Thursday, October 05, 2006

Medical errors

Here's an article from Mercola.com:


Hospital Errors Fatal to Indiana Babies

Six premature babies at Indiana's Methodist Hospital received an accidental overdose of the anti-clotting drug heparin. Three have already died.
Premature newborns are often given heparin so that they can be given fluids intravenously.
But each of the six infants was given an adult dose, roughly 1,000 times greater than the amount that should be used on infants.
Clarian Health Partners, which runs Methodist Hospital, is planning to start requiring that all drugs be double and triple checked before they are administered. The hospital has offered to pay for funeral expenses, counseling, and restitution to all six families affected.
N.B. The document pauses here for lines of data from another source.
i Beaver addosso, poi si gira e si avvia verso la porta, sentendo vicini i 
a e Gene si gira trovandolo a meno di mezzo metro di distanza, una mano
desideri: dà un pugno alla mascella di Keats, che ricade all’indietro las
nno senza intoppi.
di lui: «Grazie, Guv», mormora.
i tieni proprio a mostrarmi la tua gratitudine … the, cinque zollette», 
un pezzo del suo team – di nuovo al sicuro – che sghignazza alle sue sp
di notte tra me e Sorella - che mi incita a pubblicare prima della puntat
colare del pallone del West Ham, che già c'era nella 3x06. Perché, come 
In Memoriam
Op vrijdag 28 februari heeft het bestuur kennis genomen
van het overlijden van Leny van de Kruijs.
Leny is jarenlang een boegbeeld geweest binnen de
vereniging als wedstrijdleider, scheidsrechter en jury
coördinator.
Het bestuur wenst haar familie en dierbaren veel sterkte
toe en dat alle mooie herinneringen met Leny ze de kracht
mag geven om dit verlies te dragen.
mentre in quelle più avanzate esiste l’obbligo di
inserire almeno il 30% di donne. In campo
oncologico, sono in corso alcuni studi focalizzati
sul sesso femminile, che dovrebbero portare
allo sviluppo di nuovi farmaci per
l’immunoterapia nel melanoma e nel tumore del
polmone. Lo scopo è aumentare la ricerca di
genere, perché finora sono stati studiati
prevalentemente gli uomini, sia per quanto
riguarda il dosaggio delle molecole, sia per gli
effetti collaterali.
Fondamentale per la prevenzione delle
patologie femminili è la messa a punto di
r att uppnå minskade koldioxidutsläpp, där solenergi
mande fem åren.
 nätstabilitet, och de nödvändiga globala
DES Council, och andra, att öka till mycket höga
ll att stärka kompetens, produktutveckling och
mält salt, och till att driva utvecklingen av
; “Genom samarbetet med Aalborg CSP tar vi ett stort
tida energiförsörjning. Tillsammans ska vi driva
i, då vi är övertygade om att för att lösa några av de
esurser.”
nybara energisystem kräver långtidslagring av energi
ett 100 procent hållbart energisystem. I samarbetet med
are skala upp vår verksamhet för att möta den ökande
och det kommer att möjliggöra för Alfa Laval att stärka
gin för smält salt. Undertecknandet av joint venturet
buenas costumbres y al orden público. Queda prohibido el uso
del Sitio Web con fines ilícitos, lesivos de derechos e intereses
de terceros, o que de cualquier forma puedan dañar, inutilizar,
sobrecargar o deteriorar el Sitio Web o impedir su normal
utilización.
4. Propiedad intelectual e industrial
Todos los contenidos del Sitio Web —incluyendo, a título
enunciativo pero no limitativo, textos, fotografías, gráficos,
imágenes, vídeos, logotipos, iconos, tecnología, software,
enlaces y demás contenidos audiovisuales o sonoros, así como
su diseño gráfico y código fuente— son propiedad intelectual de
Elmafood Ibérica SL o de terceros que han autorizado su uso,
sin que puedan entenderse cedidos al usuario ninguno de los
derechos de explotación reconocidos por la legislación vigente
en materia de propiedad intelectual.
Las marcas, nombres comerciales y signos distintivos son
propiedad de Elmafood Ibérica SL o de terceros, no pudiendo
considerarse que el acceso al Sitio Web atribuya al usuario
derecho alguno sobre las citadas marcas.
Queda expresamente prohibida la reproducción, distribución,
Some of the families involved are planning legal action.
USA Today September 20, 2006

Dr. Mercola's Comment:
I suspect you won't question why the United States leads the world in medical errors any more after reading this tragic story about these needless deaths.
Medical errors like these are a classic example of why the conventional medical paradigm is fatally flawed. You know the system needs changing when the majority of health care workers observe mistakes made by their peers but rarely do anything to challenge them.
Death rates actually decrease when doctors go on strike, and deaths blamed on mistakes made with prescription drugs sold at pharmacies spike at the beginning of each month.
Meanwhile, clever manipulation of the official government death rates conceals the fact that the conventional medical system, not heart disease or cancer, is the leading cause of death in this country.
The United States is spending literally trillions of dollars every year for a system that obsesses with reducing symptoms while failing to address the underlying cause of disease. Unsurprisingly, our return on this investment is profoundly poor. The bottom line is that the system is crumbling before your eyes.